The  first thing in this example is the upload page. This is how it looks:

<%@ page contentType="text/html;charset=UTF-8" language="java" %>
<html>
<head><title>Upload </title></head>
<body>
<form action="uploadservlet" method="post" enctype="multipart/form-data">
    Name :<input type="text" name="name"/><br>
    Age :<input type="text" name="age"/><br>
    Upload Photo:<input type="file" name="photo"/><br>
    <input type="submit"/>
</form>
</body>
</html>

Next is implementing the Upload Servlet. Here is how it looks:

@MultipartConfig(location = "D:\\images", maxFileSize = 102400, maxRequestSize = 204800,

                          fileSizeThreshold = 1024)
@WebServlet(name = "UploadServlet",urlPatterns = "/uploadservlet")public class UploadServlet extends HttpServlet
{
    protected void service(HttpServletRequest request,
                           HttpServletResponse response) throws ServletException, IOException
    {
        Collection<Part> parts = request.getParts();
        for (Part part : parts) {
            System.out.println("" + part.getName());
        }
        System.out.println(parts.size());
        if (parts.size() != 3) {
            response.sendError(500, "All Fields are mandatory. ");
        }

        Part filePart = request.getPart("photo");
        //read imageInputStream if required
        InputStream imageStream = filePart.getInputStream(); 
        
        //can also write the photo to local storage
        filePart.write("users/photo.jpg");
        filePart.delete(); //deletes the underlying storage if used

        //Read name, String Type
        Part namePart = request.getPart("name");
        //Part.getSize() returns the length of the individual part
        if (namePart.getSize() > 20) {
            //write name cannot exceed 20 chars
            response.sendError(500, "Name cannot exceed 20 chars");
        }
        //name , String type can also obtained using Request parameter
        String nameParameter = request.getParameter("name");

        int ageParameter = Integer.parseInt(request.getParameter("age"));

        response.getWriter().print("Welcome, " + nameParameter + "!. Your age is " + ageParameter);

    }

}


We will now discuss the above example in detail.
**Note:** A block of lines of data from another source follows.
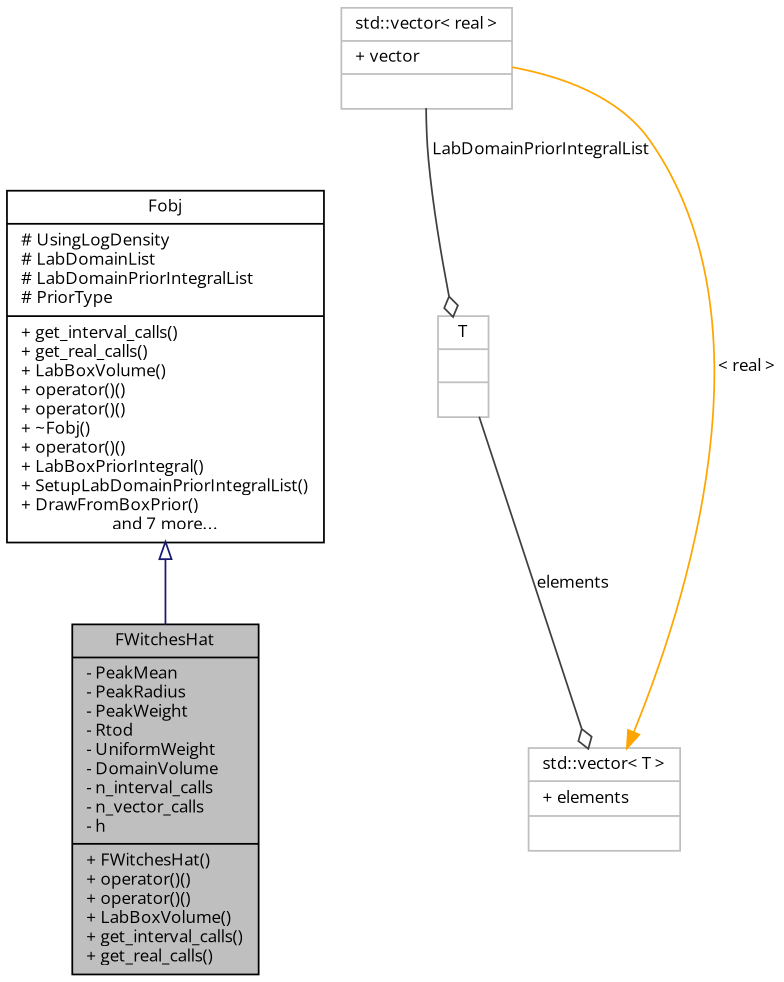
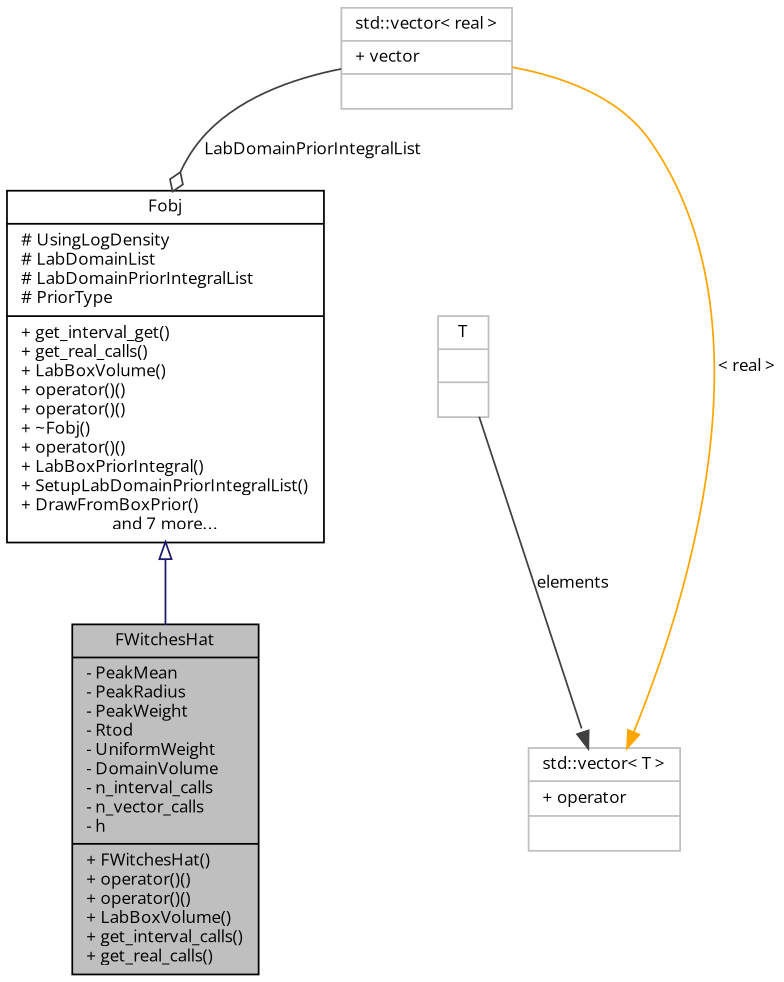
  digraph {
    fontname="Open Sans"
    node [color=grey75 fillcolor=white fontname="Open Sans" fontsize=10 shape=record style=filled]
    edge [color=grey25 fontname="Open Sans" fontsize=10 labelfontname=FreeSans labelfontsize=10 style=solid]
    n1 [color=black fillcolor=grey75 fontcolor=black height=0.2 label="{FWitchesHat\n|- PeakMean\l- PeakRadius\l- PeakWeight\l- Rtod\l- UniformWeight\l- DomainVolume\l- n_interval_calls\l- n_vector_calls\l- h\l|+ FWitchesHat()\l+ operator()()\l+ operator()()\l+ LabBoxVolume()\l+ get_interval_calls()\l+ get_real_calls()\l}" width=0.4]
-   n2 [color=black height=0.2 label="{Fobj\n|# UsingLogDensity\l# LabDomainList\l# LabDomainPriorIntegralList\l# PriorType\l|+ get_interval_calls()\l+ get_real_calls()\l+ LabBoxVolume()\l+ operator()()\l+ operator()()\l+ ~Fobj()\l+ operator()()\l+ LabBoxPriorIntegral()\l+ SetupLabDomainPriorIntegralList()\l+ DrawFromBoxPrior()\land 7 more...}" width=0.4]
+   n2 [color=black height=0.2 label="{Fobj\n|# UsingLogDensity\l# LabDomainList\l# LabDomainPriorIntegralList\l# PriorType\l|+ get_interval_get()\l+ get_real_calls()\l+ LabBoxVolume()\l+ operator()()\l+ operator()()\l+ ~Fobj()\l+ operator()()\l+ LabBoxPriorIntegral()\l+ SetupLabDomainPriorIntegralList()\l+ DrawFromBoxPrior()\land 7 more...}" width=0.4]
    n3 [height=0.2 label="{std::vector\< real \>\n|+ vector\l|}" width=0.4]
-   n4 [height=0.2 label="{std::vector\< T \>\n|+ elements\l|}" width=0.4]
+   n4 [height=0.2 label="{std::vector\< T \>\n|+ operator\l|}" width=0.4]
    n5 [height=0.2 label="{T\n||}" width=0.4]
    n2 -> n1 [arrowtail=onormal color=midnightblue dir=back]
-   n3 -> n5 [arrowhead=odiamond label=" LabDomainPriorIntegralList"]
+   n3 -> n2 [arrowhead=odiamond label=" LabDomainPriorIntegralList"]
    n4 -> n3 [color=orange dir=back label=" \< real \>"]
-   n5 -> n4 [arrowhead=odiamond label=" elements"]
+   n5 -> n4 [arrowhead=normal label=" elements"]
  }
The HttpServletRequest will make the parts available using the getPart(..) and getParts() methods only if the MultiPartConfig is defined for that Servlet. It can be done in two ways:
  • Using @MultiPartConfig annotation 
  • In web.xml, by adding <multipart-config> entry inside <servlet> definition.
        <servlet>
           <servlet-name>UploadServlet</servlet-name>
           <servlet-class>com.fileupload.UploadServlet</servlet-class>
           <multipart-config>
               <file-size-threshold>1024</file-size-threshold>
               <location>D:\\images</location>
               <max-file-size>102400</max-file-size>
               <max-request-size>204800</max-request-size>
           </multipart-config>
        </servlet>

Lets discuss the properties MultiPartConfig has in details. These properties can be defined both for Annotation and in web.ml.
  • file-size-threshold/fileSizeThreshold : The size beyond which the file is written to temporary file in disk.
  • location : The location where the parts written using Part.write() will be stored.
  • max-file-size/maxFileSize: The maximum size allowed for uploaded file.
  • max-request-size / maxRequestSize :  The maxim size allowed for multipart/form-data requests.